About: Most days that I went hiking I would choose La Pedriza. A short 45 minute bus ride away from Madrid, this hike is very accessible and easy to moderate in difficulty depending on how far you want to hike. The trail ambles along up and down and is never steep.
I really enjoyed hiking here because every few km the terrain completely changes. The hike travels along the river Manzanares, first along boulders, then under trees, then you will pop out over a valley for a tremendous view of the river and both green and snow covered peaks at once. Continuing you will go beneath trees, forest, and across the river. Eventually there are more little bars and if you make it far enough to a little mountaineers’ bar on top of a hill. Some mules carry wine there everyday on their backs and you may see them resting by the river. When you reach the Pueblo of Manzanares by bus go to the tourist info center which is right beyond where the bus stop is. They have helpful maps as well as a public restroom. Next you walk up the road towards the rocky mountains for about 30 minutes before finally reaching the beginning of the hike. There are a couple cute little restaurants here. I recommend the hummus from the one with murals.
There is also a castle in the pueblo that is definitely worth checking out, and I believe the entrance cost is 5€.
Take the 724 bus from Plaza Castilla. It should cost around 4,50€ and take 45 minutes to get there.
About: Another lovely place to go hiking, though I haven’t been here as many times. You begin in the pueblo or Cercidilla, and walk up this hill where you’ll find the tourist information center. This hike is primarily beneath trees, and there is a small river that you hike by too. Part of the Camino de Santiago crosses one of the trails here which is always exciting to see.
Take the 684 bus from Intercambiador de Moncloa or take the Cercanías (fairly cheap trains) from Atocha.

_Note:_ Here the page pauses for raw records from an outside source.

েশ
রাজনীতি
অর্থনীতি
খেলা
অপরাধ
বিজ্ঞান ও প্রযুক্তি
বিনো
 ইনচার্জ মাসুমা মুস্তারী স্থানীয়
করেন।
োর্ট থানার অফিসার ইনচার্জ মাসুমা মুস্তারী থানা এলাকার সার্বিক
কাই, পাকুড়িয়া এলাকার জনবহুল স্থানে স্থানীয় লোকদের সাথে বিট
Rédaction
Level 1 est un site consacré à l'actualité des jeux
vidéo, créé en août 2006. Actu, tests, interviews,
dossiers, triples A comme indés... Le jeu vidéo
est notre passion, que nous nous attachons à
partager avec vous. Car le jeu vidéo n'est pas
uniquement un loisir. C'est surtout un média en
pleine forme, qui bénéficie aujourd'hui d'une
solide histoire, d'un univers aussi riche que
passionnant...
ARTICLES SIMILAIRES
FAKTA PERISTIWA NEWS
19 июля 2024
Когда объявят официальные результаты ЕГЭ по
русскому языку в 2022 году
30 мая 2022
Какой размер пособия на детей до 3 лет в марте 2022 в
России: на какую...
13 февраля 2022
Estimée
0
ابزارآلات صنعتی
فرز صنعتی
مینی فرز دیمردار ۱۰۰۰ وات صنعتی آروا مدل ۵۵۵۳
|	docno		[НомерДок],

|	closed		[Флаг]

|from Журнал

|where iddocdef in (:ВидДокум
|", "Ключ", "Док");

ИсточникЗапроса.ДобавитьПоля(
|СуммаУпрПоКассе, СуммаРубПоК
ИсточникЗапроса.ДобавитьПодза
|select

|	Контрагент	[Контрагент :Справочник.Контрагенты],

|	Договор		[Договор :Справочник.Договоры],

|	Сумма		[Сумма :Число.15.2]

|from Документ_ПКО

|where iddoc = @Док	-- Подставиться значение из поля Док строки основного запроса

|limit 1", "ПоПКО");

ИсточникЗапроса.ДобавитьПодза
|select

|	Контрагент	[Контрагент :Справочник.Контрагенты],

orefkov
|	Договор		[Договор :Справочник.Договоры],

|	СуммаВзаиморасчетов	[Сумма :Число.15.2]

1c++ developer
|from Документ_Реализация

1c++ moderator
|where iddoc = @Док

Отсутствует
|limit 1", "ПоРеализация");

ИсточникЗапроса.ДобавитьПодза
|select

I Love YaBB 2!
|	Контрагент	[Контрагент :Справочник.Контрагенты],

About: I worked at a school in Becerril de la Sierra, a little pueblo surrounded with beautiful mountains. I was lucky as two of my coworkers where big fans of hiking too, and took me hiking with them in the mountains of Navacerrada, which is close by. In the winter many people go skiing in the mountains of Navacerrada.
Transportation: You can take the 691 bus from the Intercambiador de Moncloa. When I went hiking here I arrived in a car and drove right up to the trail head so I am not completely clear on arrival by bus.

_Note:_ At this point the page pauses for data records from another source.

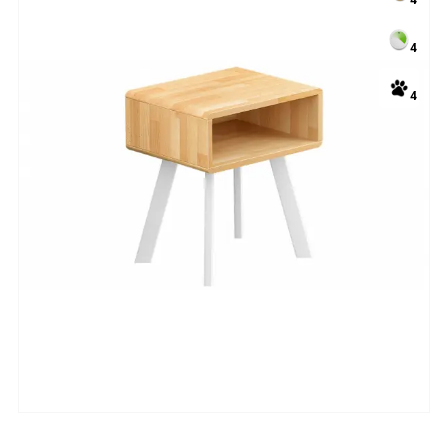
4
4
4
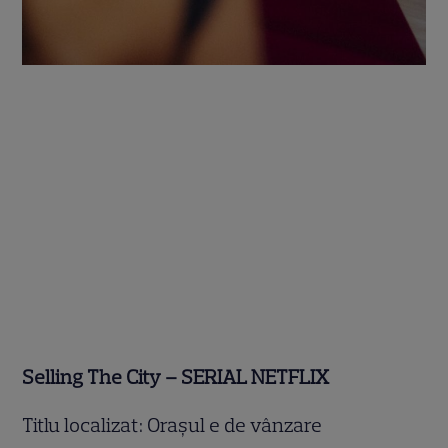
Selling The City – SERIAL NETFLIX
Titlu localizat: Orașul e de vânzare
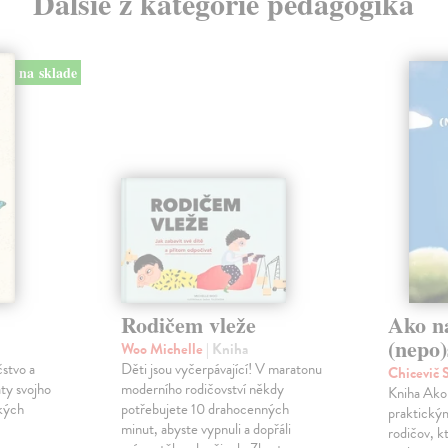
Ďalšie z kategórie pedagogika
na sklade
Rodičem vleže
Ako n
(nepo)
Woo Michelle
| Kniha
čstvo a
Děti jsou vyčerpávající! V maratonu
Chicevič
ty svojho
moderního rodičovství někdy
Kniha Ako 
ckých
potřebujete 10 drahocenných
praktický
minut, abyste vypnuli a dopřáli
rodičov, k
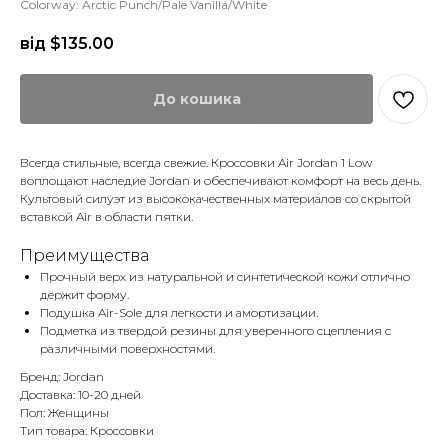
Colorway: Arctic Punch/Pale Vanilla/White
від $
135.00
До кошика
Всегда стильные, всегда свежие. Кроссовки Air Jordan 1 Low
воплощают наследие Jordan и обеспечивают комфорт на весь день.
Культовый силуэт из высококачественных материалов со скрытой
вставкой Air в области пятки.
Преимущества
Прочный верх из натуральной и синтетической кожи отлично
держит форму.
Подушка Air-Sole для легкости и амортизации.
Подметка из твердой резины для уверенного сцепления с
различными поверхностями.
Бренд: Jordan
Доставка: 10-20 дней
Пол: Женщины
Тип товара: Кроссовки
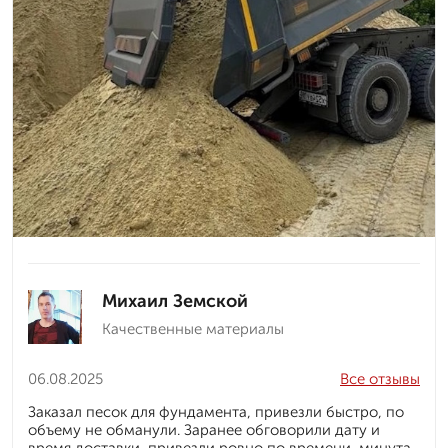
Михаил Земской
Качественные материалы
06.08.2025
Все отзывы
Заказал песок для фундамента, привезли быстро, по
объему не обманули. Заранее обговорили дату и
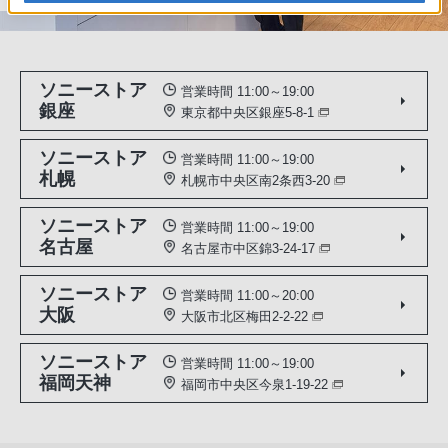
ソニーストア
営業時間 11:00～19:00
銀座
東京都中央区銀座5-8-1
ソニーストア
営業時間 11:00～19:00
札幌
札幌市中央区南2条西3-20
ソニーストア
営業時間 11:00～19:00
名古屋
名古屋市中区錦3-24-17
ソニーストア
営業時間 11:00～20:00
大阪
大阪市北区梅田2-2-22
ソニーストア
営業時間 11:00～19:00
福岡天神
福岡市中央区今泉1-19-22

This art center is described on its website as an interdisciplinary laboratory of creation open to the public and was always a joy to visit.

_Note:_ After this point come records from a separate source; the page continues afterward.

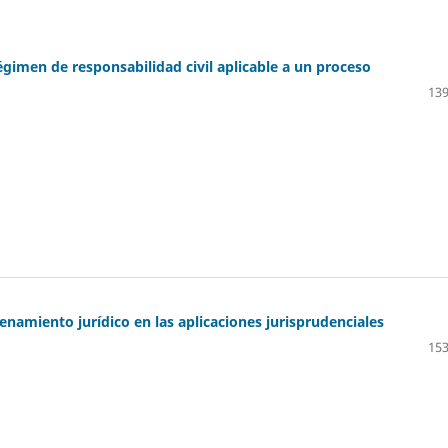
régimen de responsabilidad civil aplicable a un proceso
139
enamiento jurídico en las aplicaciones jurisprudenciales
153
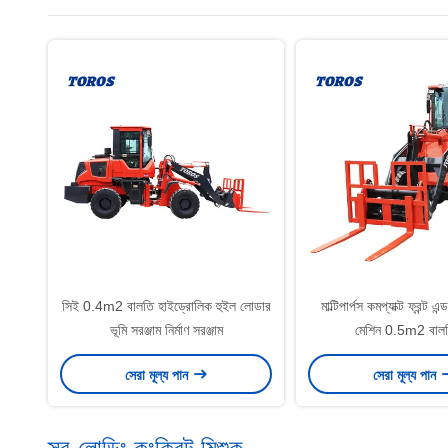
সিই 0.4m2 বালতি হাইড্রোলিক হুইল লোডার
মাল্টিপার্পস কমপ্যাক্ট ফ্রন্ট 
ভূমি সরঞ্জাম নির্মাণ সরঞ্জাম
মেশিন 0.5m2 বাল
সেরা মূল্য পান
সেরা মূল্য পান
স্ব-লোডিং কংক্রিট মিশুক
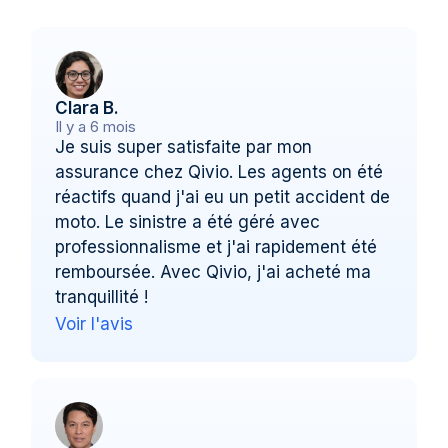
Clara B.
Il y a 6 mois
Je suis super satisfaite par mon
assurance chez Qivio. Les agents on été
réactifs quand j'ai eu un petit accident de
moto. Le sinistre a été géré avec
professionnalisme et j'ai rapidement été
remboursée. Avec Qivio, j'ai acheté ma
tranquillité !
Voir l'avis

El Matadero, Plaza de Legazpi, 8, 2804.
Take the yellow line to metro Legazpi.
El Matadero originally was slaughter house and was opened to the public as an art center in 2007. There is an ever changing array of exhibitions; film, sculptural installations, and other work of all sorts of visual artists can be found there. There is a taberna and a cafe in the building, and a ship museum. I went to a wonderful installation about the author Roberto Bolaño, as well as a fantastic Guerilla Girls exhibit. El Matadero’s Mercado de Productores should also be attended as it is an wonderful outdoor even with local artisan venders and stands where you can grab a bite to eat.